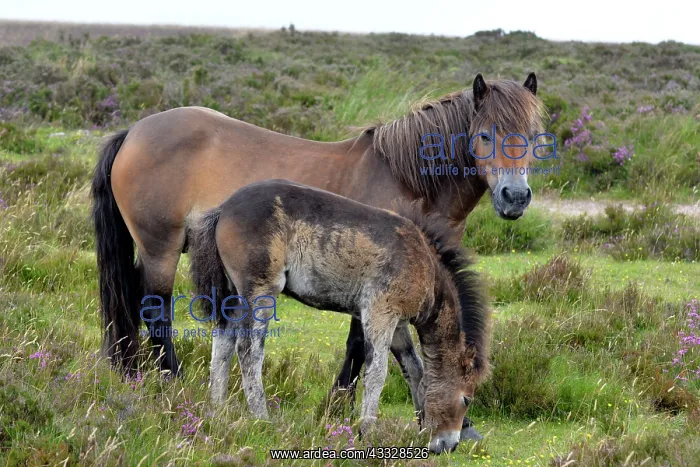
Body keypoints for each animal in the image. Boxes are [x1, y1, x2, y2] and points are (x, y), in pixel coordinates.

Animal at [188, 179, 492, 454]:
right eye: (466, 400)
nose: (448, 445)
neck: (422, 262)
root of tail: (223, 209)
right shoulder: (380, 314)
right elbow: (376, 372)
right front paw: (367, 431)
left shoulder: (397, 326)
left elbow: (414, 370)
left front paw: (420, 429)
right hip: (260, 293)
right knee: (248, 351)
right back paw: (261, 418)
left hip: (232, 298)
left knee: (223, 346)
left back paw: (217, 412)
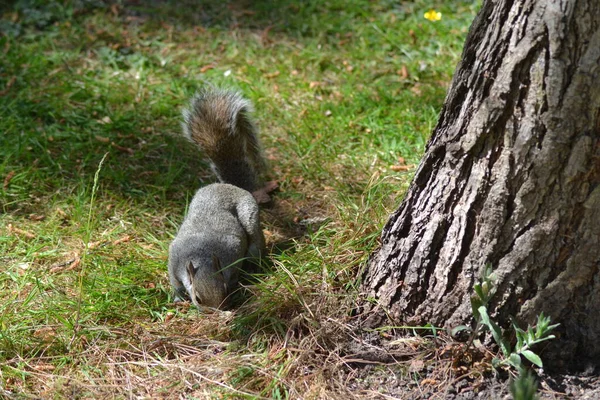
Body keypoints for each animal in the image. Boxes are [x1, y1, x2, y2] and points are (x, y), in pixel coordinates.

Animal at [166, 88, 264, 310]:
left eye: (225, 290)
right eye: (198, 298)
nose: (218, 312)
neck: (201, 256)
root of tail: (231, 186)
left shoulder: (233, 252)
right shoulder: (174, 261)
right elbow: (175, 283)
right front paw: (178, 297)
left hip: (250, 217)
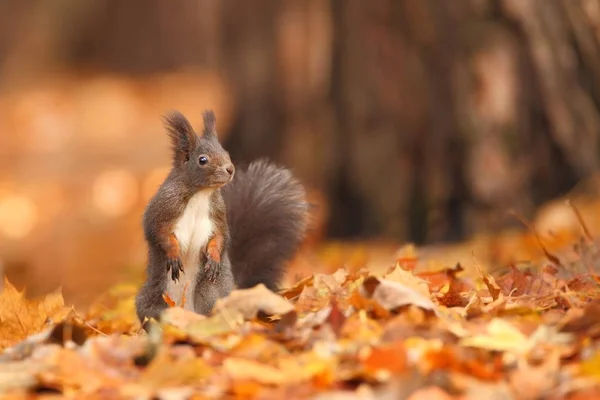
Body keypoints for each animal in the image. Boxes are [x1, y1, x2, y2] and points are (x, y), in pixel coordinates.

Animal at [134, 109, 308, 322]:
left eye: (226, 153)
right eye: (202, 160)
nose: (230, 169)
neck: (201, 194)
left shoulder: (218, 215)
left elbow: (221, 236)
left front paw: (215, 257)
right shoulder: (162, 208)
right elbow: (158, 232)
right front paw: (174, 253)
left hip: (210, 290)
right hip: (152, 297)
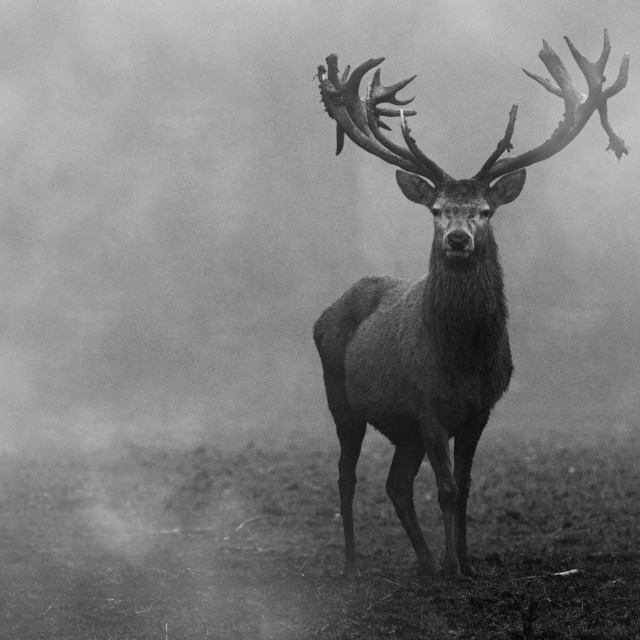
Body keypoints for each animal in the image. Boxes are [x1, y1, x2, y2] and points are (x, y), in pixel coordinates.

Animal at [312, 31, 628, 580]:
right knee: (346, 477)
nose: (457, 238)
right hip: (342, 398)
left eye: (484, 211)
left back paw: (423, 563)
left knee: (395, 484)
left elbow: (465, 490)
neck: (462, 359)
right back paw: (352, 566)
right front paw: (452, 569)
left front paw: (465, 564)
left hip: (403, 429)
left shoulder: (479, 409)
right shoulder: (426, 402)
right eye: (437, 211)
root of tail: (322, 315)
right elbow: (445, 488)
* * *
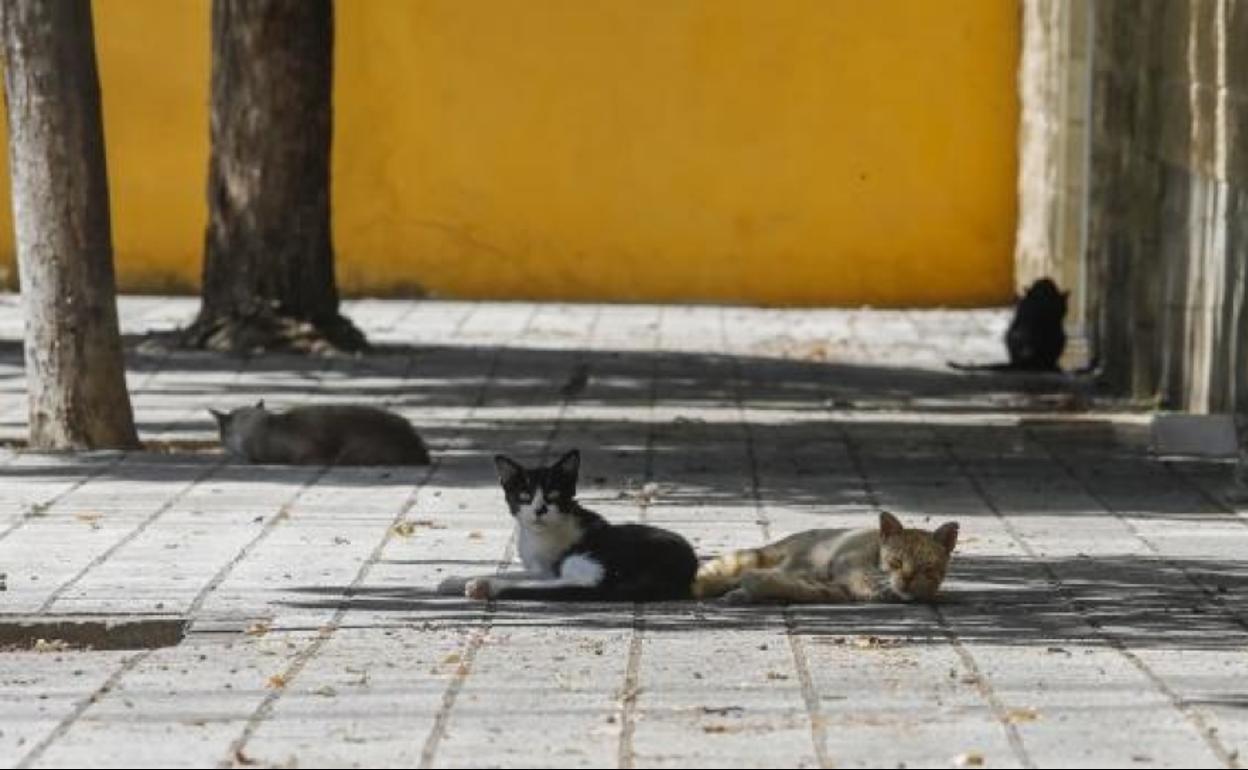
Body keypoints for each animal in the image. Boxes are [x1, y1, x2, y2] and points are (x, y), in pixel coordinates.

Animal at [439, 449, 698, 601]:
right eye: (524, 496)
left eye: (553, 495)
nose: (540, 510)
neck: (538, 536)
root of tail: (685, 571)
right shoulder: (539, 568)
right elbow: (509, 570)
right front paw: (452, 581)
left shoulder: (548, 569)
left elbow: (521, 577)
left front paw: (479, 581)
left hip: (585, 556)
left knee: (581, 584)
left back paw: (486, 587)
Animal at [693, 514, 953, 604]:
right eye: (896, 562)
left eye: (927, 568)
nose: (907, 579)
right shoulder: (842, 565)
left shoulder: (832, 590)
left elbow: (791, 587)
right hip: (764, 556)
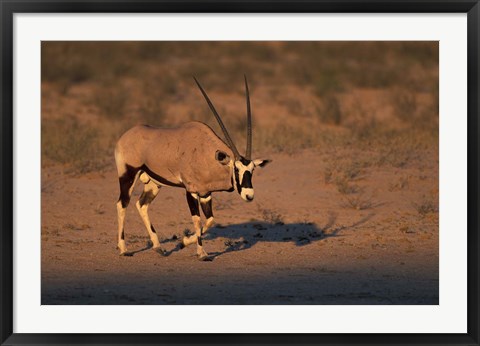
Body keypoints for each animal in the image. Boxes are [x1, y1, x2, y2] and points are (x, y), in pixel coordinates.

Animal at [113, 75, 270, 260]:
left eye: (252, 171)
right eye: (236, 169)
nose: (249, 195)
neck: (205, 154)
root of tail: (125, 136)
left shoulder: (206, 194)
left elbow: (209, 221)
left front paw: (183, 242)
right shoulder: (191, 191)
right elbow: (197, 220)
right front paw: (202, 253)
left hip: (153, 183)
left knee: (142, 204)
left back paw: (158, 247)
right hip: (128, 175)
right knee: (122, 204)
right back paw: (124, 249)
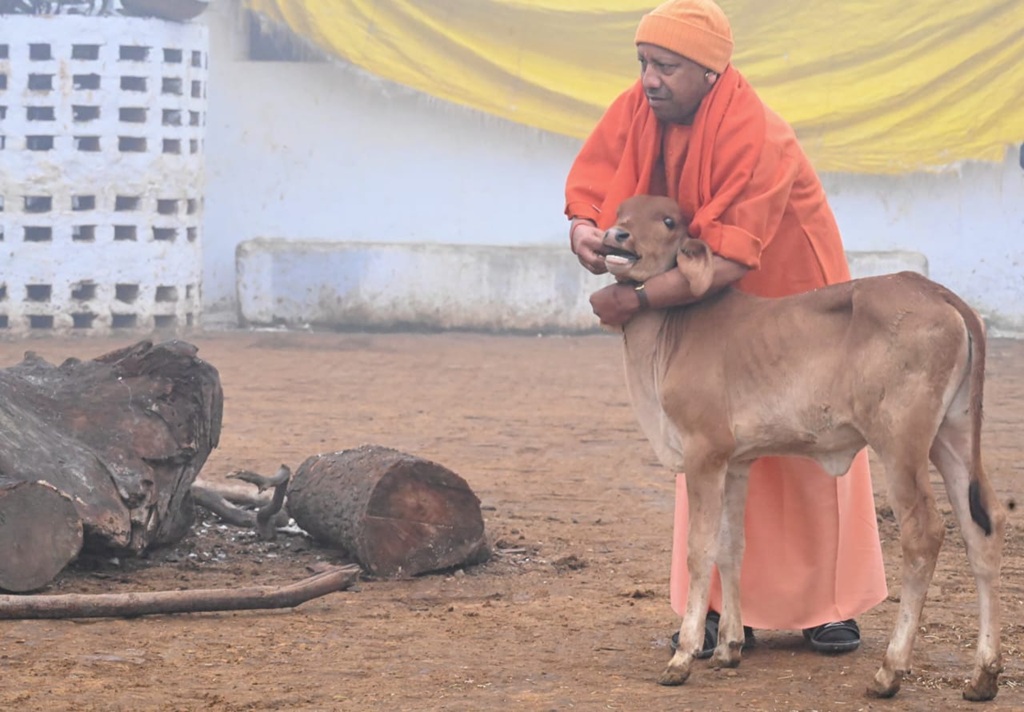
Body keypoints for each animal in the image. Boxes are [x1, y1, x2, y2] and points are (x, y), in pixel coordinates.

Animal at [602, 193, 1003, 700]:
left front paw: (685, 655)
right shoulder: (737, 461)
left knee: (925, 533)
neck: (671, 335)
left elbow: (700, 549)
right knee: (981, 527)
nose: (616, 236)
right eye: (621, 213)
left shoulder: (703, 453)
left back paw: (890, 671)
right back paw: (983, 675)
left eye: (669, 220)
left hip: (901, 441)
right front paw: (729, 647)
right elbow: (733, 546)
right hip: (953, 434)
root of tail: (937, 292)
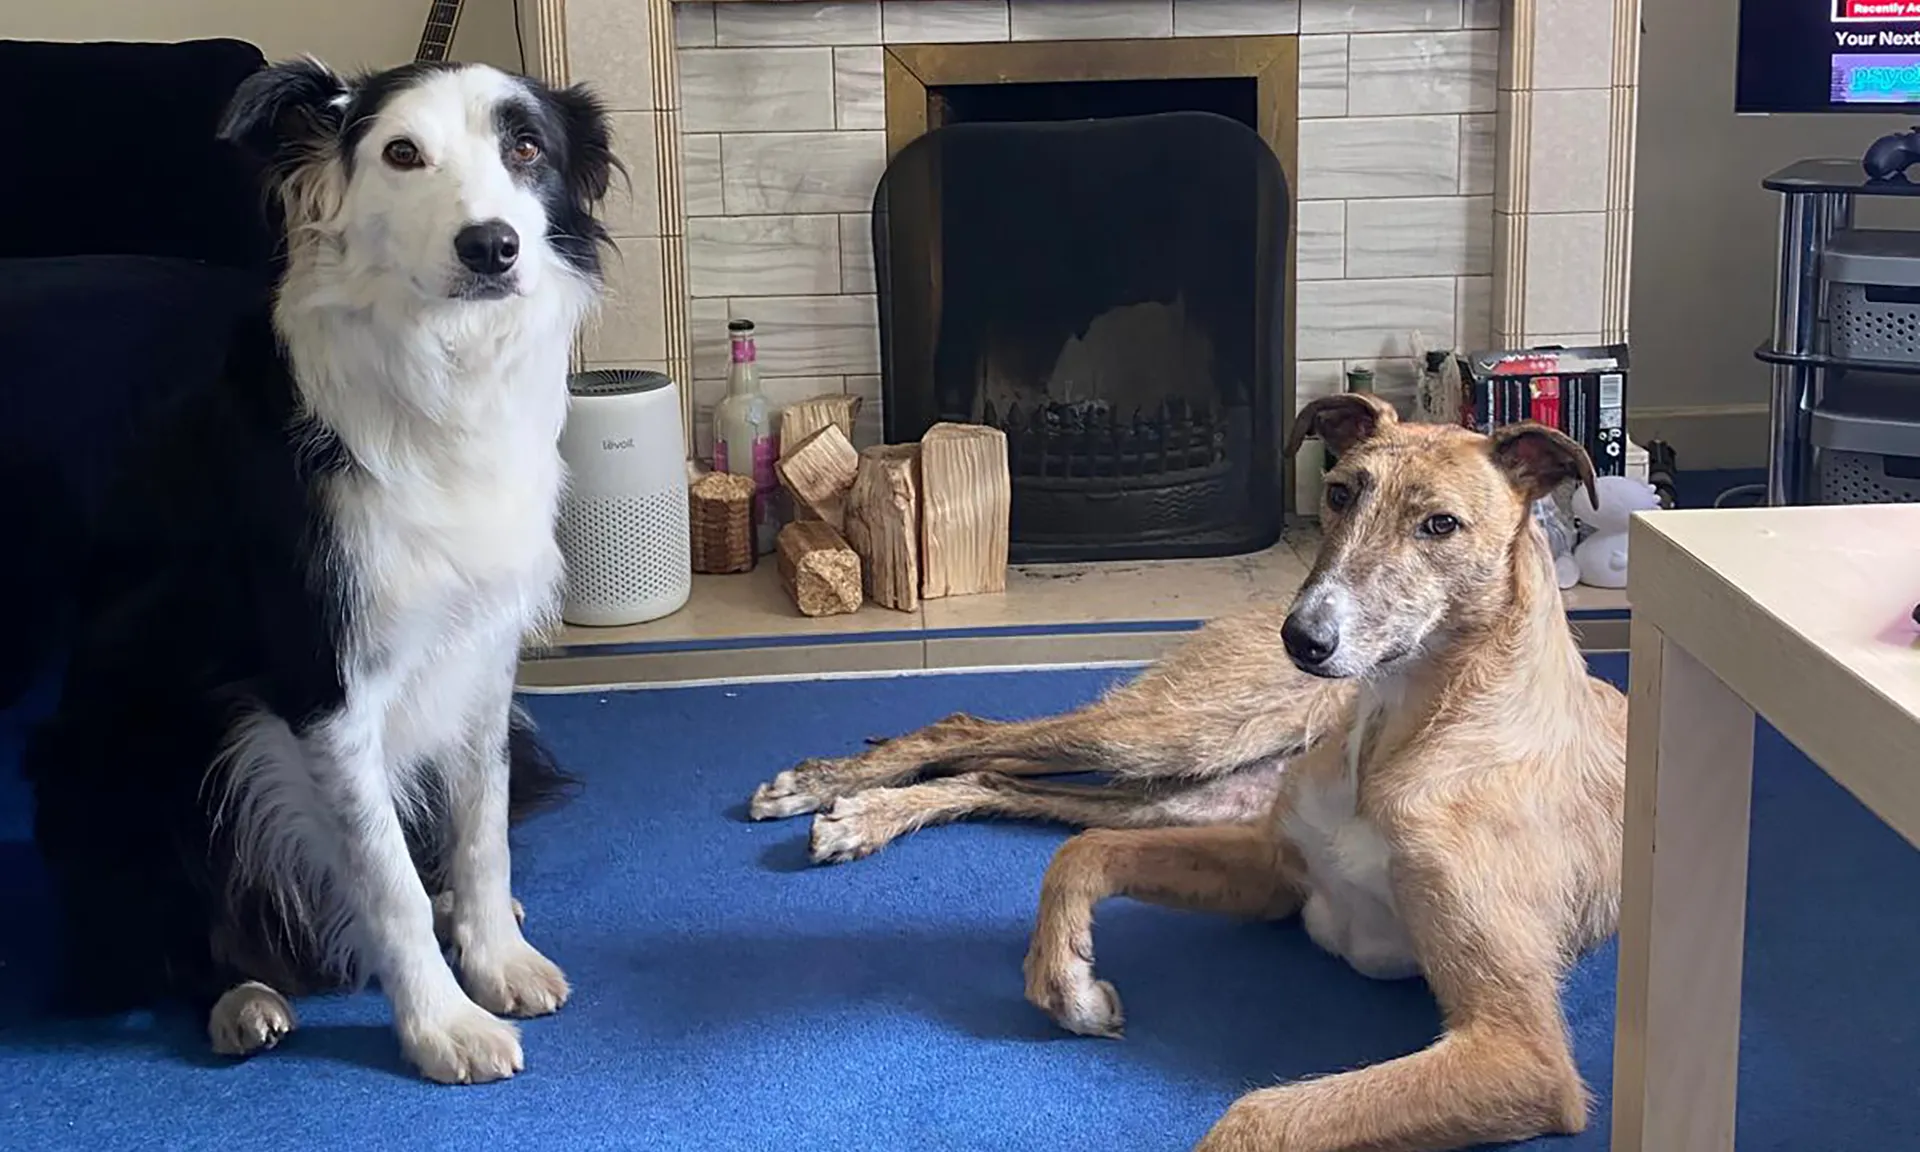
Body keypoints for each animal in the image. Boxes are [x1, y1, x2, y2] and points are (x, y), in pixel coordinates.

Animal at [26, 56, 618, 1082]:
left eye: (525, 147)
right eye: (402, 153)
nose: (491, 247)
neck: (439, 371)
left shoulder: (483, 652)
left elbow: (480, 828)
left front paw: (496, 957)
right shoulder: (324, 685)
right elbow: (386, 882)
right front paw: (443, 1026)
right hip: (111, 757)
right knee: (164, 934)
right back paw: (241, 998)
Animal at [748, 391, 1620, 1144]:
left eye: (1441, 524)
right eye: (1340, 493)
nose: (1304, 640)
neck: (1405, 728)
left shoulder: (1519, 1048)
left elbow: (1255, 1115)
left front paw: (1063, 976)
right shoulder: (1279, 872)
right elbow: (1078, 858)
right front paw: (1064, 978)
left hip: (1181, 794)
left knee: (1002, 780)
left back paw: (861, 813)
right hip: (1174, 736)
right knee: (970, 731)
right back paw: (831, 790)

__TASK OBJECTIVE__: Only the lines holding the string "tail" are needed; copy each of them from the material above.

__TASK OUTPUT__:
root of tail: (223, 209)
root of tail: (231, 186)
root of tail: (322, 315)
root of tail: (685, 571)
root of tail: (125, 136)
root of tail: (937, 292)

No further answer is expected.